Après l’émission avortée sur Radio J, une radio communautaire juive, Marine Le Pen retente sa chance sur 90′ FM, une radio israélienne. L’émission sera diffusée en français de 21h à 22h mercredi.
Difficile d’en savoir plus sur cette radio peu connue, créée par d’anciens journalistes de la chaîne de télévision Guysen. Une chaîne d’information en langue française et réputée neutre.
Début mars, l’invitation de la présidente du FN sur Radio J avait suscité l’indignation de la communauté juive et de certains responsables politiques. Résultat : La radio avait donc décidé de déprogrammer l’émission.
« Le fait que Marine Le Pen soit reçue par une radio communautaire juive,
c’est un symbole qui est inacceptable », expliquait ainsi Richard Prasquier, le président du Conseil représentatif des institutions juives de France, (CRIF).
Les associations vont-elle maintenir la même pression pour le passage de Marine Le Pen sur 90′ FM ? Son intervention va-t-elle être annulée au dernier moment ?
Pour un proche de Marine Le Pen, la problématique est différente de celle avec Radio J. En effet, il s’agit dans le cas présent d’une radio localisée en Israël. « La presse israélienne est plus intéressée par notre travail. Bien plus qu’en France. Marine Le Pen ne suscite pas autant d’indignation », assure-t-il au Post.
Mais, du côté de la communauté juive en France, la venue de Marine Le Pen sur une radio israélienne fait grincer des dents.
« Je trouve que ça ne se justifie toujours pas. La communauté juive a besoin de preuves plus évidentes du FN. Le noyau dur du parti reste pétainiste, négationniste, antisioniste… Pour montrer un nouveau visage, mieux vaut aller à Drancy ou à Auschwitz », commente Sammy Ghozlan, du Bureau national de vigilence contre l’antisémitisme (BNVCA).
Ce dernier souligne une volonté forte de Marine Le Pen de « montrer un nouveau visage ». La nouvelle patronne du FN tente, en effet, d’améliorer l’image du parti pour le rendre plus fréquentable.
Cette « dédiabolisation » du FN passe par l’enterrement de l’antisémitisme et du négationnisme, qui collait à la peau de son père avec ses propos sur les chambres à gaz, qualifiées de « détail de l’histoire », en 1987.
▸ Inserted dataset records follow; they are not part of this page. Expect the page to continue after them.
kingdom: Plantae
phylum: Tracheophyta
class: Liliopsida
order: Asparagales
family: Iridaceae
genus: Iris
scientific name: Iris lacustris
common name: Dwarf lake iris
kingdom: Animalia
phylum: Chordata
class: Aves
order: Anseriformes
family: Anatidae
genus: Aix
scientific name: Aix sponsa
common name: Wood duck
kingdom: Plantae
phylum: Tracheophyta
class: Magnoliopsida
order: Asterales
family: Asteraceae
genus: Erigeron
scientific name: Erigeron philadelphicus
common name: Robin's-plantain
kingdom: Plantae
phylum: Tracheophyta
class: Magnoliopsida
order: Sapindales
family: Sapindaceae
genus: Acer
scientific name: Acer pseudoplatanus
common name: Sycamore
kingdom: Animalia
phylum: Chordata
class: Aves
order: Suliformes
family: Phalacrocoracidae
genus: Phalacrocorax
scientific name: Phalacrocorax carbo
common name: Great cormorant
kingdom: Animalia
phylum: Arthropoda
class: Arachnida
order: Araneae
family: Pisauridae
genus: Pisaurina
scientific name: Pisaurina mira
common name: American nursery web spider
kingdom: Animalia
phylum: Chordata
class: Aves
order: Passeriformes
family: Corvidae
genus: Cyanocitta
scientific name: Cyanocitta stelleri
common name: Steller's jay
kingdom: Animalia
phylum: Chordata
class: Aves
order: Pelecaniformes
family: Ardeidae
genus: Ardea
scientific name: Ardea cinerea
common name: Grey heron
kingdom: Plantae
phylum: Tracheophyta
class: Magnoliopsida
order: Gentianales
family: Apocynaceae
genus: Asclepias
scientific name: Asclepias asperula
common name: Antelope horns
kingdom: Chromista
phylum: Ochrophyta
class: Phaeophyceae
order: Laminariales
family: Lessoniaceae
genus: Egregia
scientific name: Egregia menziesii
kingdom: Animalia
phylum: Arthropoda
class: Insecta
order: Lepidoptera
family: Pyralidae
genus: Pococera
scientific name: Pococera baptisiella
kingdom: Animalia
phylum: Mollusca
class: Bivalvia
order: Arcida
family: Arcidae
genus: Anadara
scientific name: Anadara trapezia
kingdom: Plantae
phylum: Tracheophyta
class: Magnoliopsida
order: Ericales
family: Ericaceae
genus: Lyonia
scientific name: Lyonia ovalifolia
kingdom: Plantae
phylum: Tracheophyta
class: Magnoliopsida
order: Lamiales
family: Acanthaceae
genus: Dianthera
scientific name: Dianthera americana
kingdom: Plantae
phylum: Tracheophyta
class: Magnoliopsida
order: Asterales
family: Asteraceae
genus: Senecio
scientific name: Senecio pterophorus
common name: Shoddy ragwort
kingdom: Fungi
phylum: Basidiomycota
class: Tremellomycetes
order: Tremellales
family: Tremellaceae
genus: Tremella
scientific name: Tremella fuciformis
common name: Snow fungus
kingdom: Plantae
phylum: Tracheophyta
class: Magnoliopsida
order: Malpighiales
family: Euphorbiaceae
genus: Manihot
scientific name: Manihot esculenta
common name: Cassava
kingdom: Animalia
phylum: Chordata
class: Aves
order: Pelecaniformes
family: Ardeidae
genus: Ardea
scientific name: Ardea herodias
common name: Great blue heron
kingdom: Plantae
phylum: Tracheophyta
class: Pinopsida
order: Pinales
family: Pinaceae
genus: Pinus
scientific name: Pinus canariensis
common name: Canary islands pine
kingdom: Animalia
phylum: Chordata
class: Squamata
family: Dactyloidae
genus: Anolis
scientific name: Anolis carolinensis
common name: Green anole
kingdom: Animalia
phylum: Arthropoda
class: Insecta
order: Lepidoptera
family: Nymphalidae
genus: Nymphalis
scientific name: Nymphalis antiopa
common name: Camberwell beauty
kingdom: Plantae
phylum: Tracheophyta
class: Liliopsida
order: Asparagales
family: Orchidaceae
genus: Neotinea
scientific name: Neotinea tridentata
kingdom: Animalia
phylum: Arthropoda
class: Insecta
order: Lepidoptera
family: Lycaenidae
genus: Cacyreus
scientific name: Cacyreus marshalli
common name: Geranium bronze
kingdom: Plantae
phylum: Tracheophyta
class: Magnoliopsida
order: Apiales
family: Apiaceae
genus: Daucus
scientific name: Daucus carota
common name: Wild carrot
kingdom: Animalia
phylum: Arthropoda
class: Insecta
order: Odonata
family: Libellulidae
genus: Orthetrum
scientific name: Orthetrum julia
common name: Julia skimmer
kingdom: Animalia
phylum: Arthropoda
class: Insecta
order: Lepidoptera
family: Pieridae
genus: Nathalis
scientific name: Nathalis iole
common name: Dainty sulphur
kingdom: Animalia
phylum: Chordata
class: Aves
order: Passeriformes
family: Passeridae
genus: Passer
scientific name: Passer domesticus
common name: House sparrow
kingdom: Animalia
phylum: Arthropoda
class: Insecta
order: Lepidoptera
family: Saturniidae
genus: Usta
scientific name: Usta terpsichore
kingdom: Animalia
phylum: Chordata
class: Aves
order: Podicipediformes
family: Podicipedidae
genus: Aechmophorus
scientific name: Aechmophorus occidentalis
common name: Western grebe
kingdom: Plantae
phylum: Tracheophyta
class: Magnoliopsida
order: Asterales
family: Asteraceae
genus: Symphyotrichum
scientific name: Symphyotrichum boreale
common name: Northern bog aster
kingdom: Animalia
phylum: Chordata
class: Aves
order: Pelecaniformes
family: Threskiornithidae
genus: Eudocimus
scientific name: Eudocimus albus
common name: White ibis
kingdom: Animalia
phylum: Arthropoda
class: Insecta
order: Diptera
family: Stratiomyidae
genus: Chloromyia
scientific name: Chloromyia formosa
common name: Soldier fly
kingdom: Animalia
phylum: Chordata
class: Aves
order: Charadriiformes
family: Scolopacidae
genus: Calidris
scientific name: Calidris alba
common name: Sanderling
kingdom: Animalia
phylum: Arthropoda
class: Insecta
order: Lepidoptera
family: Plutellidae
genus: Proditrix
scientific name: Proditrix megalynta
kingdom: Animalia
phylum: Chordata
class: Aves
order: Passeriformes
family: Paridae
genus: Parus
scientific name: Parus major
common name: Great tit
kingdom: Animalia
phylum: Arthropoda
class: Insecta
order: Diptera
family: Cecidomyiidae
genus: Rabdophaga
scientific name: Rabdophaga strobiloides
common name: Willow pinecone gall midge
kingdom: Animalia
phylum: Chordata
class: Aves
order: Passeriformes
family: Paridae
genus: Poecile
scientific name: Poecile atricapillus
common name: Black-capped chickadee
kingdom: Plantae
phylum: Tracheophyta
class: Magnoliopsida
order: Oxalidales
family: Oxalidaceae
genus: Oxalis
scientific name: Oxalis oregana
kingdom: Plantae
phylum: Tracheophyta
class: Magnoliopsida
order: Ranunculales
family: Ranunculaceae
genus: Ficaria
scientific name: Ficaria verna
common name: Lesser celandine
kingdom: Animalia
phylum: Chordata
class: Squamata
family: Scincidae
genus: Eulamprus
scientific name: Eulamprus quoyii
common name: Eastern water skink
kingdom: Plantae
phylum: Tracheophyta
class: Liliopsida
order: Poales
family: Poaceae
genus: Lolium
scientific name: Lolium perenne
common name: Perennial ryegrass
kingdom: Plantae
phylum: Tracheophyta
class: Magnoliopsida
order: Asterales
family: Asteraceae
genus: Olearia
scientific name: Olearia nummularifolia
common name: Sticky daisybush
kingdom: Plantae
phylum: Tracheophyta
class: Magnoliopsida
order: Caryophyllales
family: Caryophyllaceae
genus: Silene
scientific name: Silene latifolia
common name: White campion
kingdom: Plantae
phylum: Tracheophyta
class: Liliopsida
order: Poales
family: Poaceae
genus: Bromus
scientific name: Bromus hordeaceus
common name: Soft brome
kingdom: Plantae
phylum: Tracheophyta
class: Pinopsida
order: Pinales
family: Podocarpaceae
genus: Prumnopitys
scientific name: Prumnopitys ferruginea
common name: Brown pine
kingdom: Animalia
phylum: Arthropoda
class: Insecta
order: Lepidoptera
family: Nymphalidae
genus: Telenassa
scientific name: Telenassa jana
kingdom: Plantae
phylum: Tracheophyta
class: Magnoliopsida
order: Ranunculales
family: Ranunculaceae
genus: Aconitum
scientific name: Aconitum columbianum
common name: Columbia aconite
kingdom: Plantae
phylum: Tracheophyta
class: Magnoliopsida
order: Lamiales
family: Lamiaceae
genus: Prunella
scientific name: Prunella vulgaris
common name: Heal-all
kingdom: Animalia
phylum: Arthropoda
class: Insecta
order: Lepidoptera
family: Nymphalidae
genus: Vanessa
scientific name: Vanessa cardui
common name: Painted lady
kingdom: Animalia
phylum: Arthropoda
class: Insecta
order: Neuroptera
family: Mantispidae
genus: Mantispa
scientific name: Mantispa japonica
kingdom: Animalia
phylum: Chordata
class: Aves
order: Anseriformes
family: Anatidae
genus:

Le mois dernier, sa phrase sur la Shoah (« Les camps ont été le summum de la barbarie »), prononcée lors d’une interview au Point en est l’illustration.
« Marine Le Pen cherche à obtenir un certificat de bonne républicaine. Mais il y a encore beaucoup à faire avant que le FN ne rejette complétement ce qu’en a fait son chef – et actuel président d’honneur – pendant près de 30 ans », déplore sur Le Post, le président du CRIF interrogé mardi.
« Je trouve dommage qu’une radio israélienne vienne lui accorder ce genre de certificat de bonne républicaine. Car après son intervention à la radio israélienne, elle va pouvoir s’en prévaloir en France pour sa campagne », ajoute-t-il.
De fait, « Marine Le Pen accepte énormément de demande d’interview venant de médias divers », explique au Post le porte-parole du parti.
Au point qu’elle se retrouve mardi sur Radio Orient, une radio communautaire musulmane, pour participer à un débat sur l’islam et la laïcité.